Text passage
Your swap to an 6.2 is going to take more work than you think and limiting that to an L92 might be a mistake. Look at an L9H in newer SUVs which still required the VVT delete just like the L92, which would all be taken care of with a cam swap anyways. Then there is always the LS3 without that issue as well, but getting harder to find in decent shape.

There are some guys here who have went the 6.0 and 6.2 installs, they can provide more details, like what monster TQ does in a FT 4X4 at WOT with the wheels turned. ;)

Supercharges sound great, but not what I would do with this off road platform.

IMHO, you want fast/fun, get an old 2WD pickup for a 6.2 with killer trans and TQ converter project.
 

Ghostbuster

Well-Known Member
Messages
861
Location
United States
Thanks for the reply.

I don't want an agressive cam. Wouldn't that be necessary to get the HP up on the 5.3l?

So a 6.2l with a built 4l60e should be what I'm looking for?

Do I need VVT delete? Or just make sure it doesn't have AFM?
 

Doc Olds

Well-Known Member
Messages
135
Location
Boat Town MI
Thanks for the reply.

I don't want an agressive cam. Wouldn't that be necessary to get the HP up on the 5.3l?

So a 6.2l with a built 4l60e should be what I'm looking for?

Do I need VVT delete? Or just make sure it doesn't have AFM?

You would be building a truck motor, not a high RPM light weight car motor.

Record list
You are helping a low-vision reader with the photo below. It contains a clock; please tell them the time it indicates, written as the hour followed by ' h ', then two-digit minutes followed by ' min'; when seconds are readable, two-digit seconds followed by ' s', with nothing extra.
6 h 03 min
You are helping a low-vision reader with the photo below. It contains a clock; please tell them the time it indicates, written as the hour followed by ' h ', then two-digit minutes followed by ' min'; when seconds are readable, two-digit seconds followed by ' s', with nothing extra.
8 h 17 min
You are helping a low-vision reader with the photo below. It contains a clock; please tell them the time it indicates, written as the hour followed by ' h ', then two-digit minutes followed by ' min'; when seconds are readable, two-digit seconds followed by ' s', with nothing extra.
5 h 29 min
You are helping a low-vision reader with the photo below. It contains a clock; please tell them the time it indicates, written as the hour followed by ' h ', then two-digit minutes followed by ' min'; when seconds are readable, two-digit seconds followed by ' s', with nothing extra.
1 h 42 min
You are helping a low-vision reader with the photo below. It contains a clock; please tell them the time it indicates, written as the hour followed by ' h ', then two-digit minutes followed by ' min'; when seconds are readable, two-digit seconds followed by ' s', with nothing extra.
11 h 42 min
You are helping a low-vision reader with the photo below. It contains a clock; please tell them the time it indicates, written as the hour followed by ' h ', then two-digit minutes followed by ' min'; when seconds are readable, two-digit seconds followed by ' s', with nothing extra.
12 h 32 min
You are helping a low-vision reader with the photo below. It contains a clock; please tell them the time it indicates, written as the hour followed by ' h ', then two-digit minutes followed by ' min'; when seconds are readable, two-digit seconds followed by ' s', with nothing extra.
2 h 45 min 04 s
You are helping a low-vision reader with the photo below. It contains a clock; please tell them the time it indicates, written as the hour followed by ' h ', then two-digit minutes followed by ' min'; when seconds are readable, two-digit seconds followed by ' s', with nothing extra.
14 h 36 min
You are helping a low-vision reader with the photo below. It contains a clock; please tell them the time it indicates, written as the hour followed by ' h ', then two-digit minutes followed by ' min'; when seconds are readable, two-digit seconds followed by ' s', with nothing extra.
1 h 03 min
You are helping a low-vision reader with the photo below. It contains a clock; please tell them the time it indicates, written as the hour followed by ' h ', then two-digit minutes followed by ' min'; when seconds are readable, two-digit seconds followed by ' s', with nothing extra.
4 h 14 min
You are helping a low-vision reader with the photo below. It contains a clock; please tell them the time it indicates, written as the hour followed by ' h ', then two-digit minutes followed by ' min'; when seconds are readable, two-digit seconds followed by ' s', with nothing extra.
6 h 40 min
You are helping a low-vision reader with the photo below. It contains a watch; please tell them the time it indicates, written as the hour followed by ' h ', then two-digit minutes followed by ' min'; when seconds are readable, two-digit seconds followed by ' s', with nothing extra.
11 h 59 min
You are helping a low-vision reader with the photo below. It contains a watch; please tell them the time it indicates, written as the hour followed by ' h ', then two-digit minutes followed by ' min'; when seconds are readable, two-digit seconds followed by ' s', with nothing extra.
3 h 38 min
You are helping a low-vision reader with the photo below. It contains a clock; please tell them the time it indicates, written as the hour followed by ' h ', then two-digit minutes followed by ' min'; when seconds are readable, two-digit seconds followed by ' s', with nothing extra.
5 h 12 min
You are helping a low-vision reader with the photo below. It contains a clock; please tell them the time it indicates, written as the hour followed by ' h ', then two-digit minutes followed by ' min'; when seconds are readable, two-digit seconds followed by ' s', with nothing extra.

Tasks to perform
1. In the engine-swap discussion, rewrite the part starting with "Your swap to" and going on through "wheels turned. ;)", replacing "cam swap" with "camshaft swap".
2. Transcribe the listing word for word, starting with its first line and going on through the line with "11 h 42 min".

Task-by-task answers
1.
Your swap to an 6.2 is going to take more work than you think and limiting that to an L92 might be a mistake. Look at an L9H in newer SUVs which still required the VVT delete just like the L92, which would all be taken care of with a camshaft swap anyways. Then there is always the LS3 without that issue as well, but getting harder to find in decent shape.

There are some guys here who have went the 6.0 and 6.2 installs, they can provide more details, like what monster TQ does in a FT 4X4 at WOT with the wheels turned. ;)

2.
You are helping a low-vision reader with the photo below. It contains a clock; please tell them the time it indicates, written as the hour followed by ' h ', then two-digit minutes followed by ' min'; when seconds are readable, two-digit seconds followed by ' s', with nothing extra.
6 h 03 min
You are helping a low-vision reader with the photo below. It contains a clock; please tell them the time it indicates, written as the hour followed by ' h ', then two-digit minutes followed by ' min'; when seconds are readable, two-digit seconds followed by ' s', with nothing extra.
8 h 17 min
You are helping a low-vision reader with the photo below. It contains a clock; please tell them the time it indicates, written as the hour followed by ' h ', then two-digit minutes followed by ' min'; when seconds are readable, two-digit seconds followed by ' s', with nothing extra.
5 h 29 min
You are helping a low-vision reader with the photo below. It contains a clock; please tell them the time it indicates, written as the hour followed by ' h ', then two-digit minutes followed by ' min'; when seconds are readable, two-digit seconds followed by ' s', with nothing extra.
1 h 42 min
You are helping a low-vision reader with the photo below. It contains a clock; please tell them the time it indicates, written as the hour followed by ' h ', then two-digit minutes followed by ' min'; when seconds are readable, two-digit seconds followed by ' s', with nothing extra.
11 h 42 min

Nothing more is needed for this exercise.